La Chine a annoncé la création prochaine d'une base de données recensant les cyberattaques subies par les entreprises du monde de la tech. À compter de janvier 2018, les FAI et les groupes de télécom seront obligés d'y enregistrer ce type de menace, sous peine d'être sanctionnés.

La Chine continue de multiplier les mesures touchant de près ou de loin au web. Dernière décision en date : la future création d’une base de données pour recenser toutes les cyberattaques subies par les entreprises privées du monde de la tech comme par les infrastructures du régime.

C’est ce qu’a annoncé le ministère de l’Industrie et des technologies de l’information ce mercredi 13 septembre, comme l’affirme Reuters. Les entreprises de télécom, les fournisseurs d’accès à Internet (FAI) et les bureaux d’enregistrement de noms de domaine auront pour obligation d’y enregistrer les attaques ou menaces subies à compter du 1er janvier 2018, sous peine de subir des «  avertissements, des amendes et autres sanctions administratives » de la part du ministère.

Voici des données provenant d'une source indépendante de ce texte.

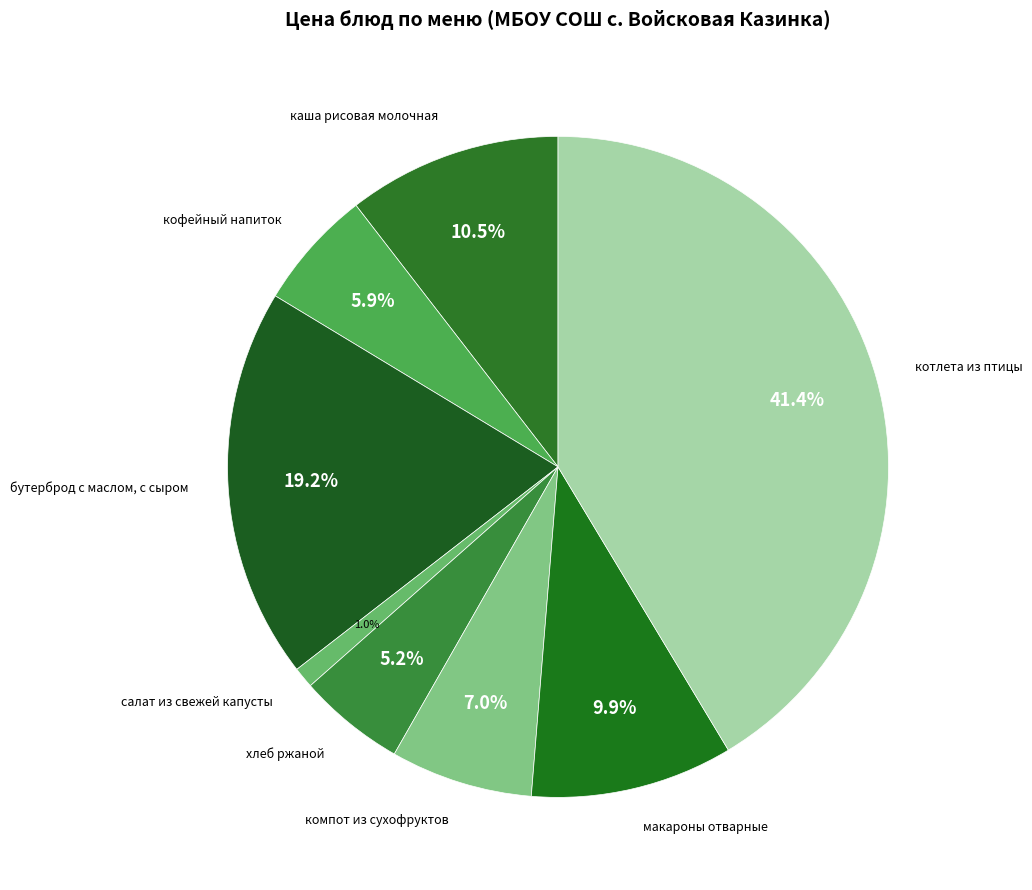

To the nearest percent, what is the average slice percentage?

12%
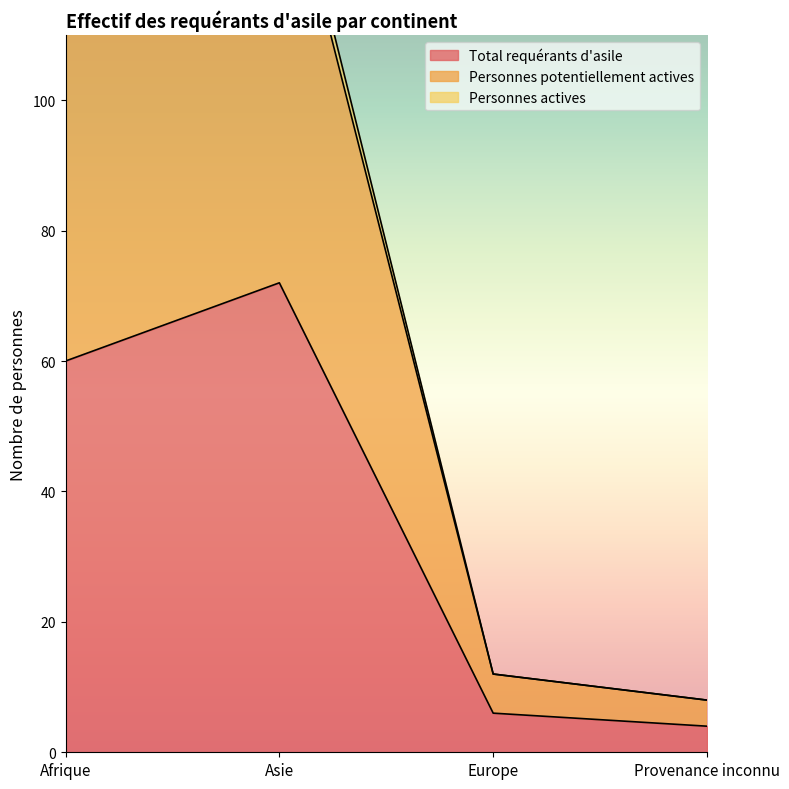

How many interior local peaks does the Total requérants d'asile series have?

1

Les cyberattaques en question recouvrent un champ pour le moins vaste, qu’il s’agisse d’une intrusion par trojan, de malware ou plus généralement de failles de sécurité.

CC Nicolas de Camaret

Une énième mesure d’encadrement

Depuis janvier 2017, Pékin multiplie les mesures restrictives autour du web, déjà soumis au strict contrôle du grand pare-feu chinois. L’usage des VPN, les réseaux privés virtuels qui permettent de contourner la censure du web, sera ainsi bloquée par les FAI d’ici février 2018.

Apple a déjà dû supprimer plusieurs applis VPN de son App store cet été, tandis que la condamnation d’un internaute chinois à 9 mois de prison pour en avoir commercialisé a indigné (et inquiété) les réseaux sociaux chinois.

Début août, les FAI chinois se livraient pour leur part à un exercice imposé par Pékin afin de tester leur réactivité en matière de censure de sites web jugés « dangereux ». À compter du 1er octobre, tous les auteurs de commentaires sur le web devront enfin être identifiés.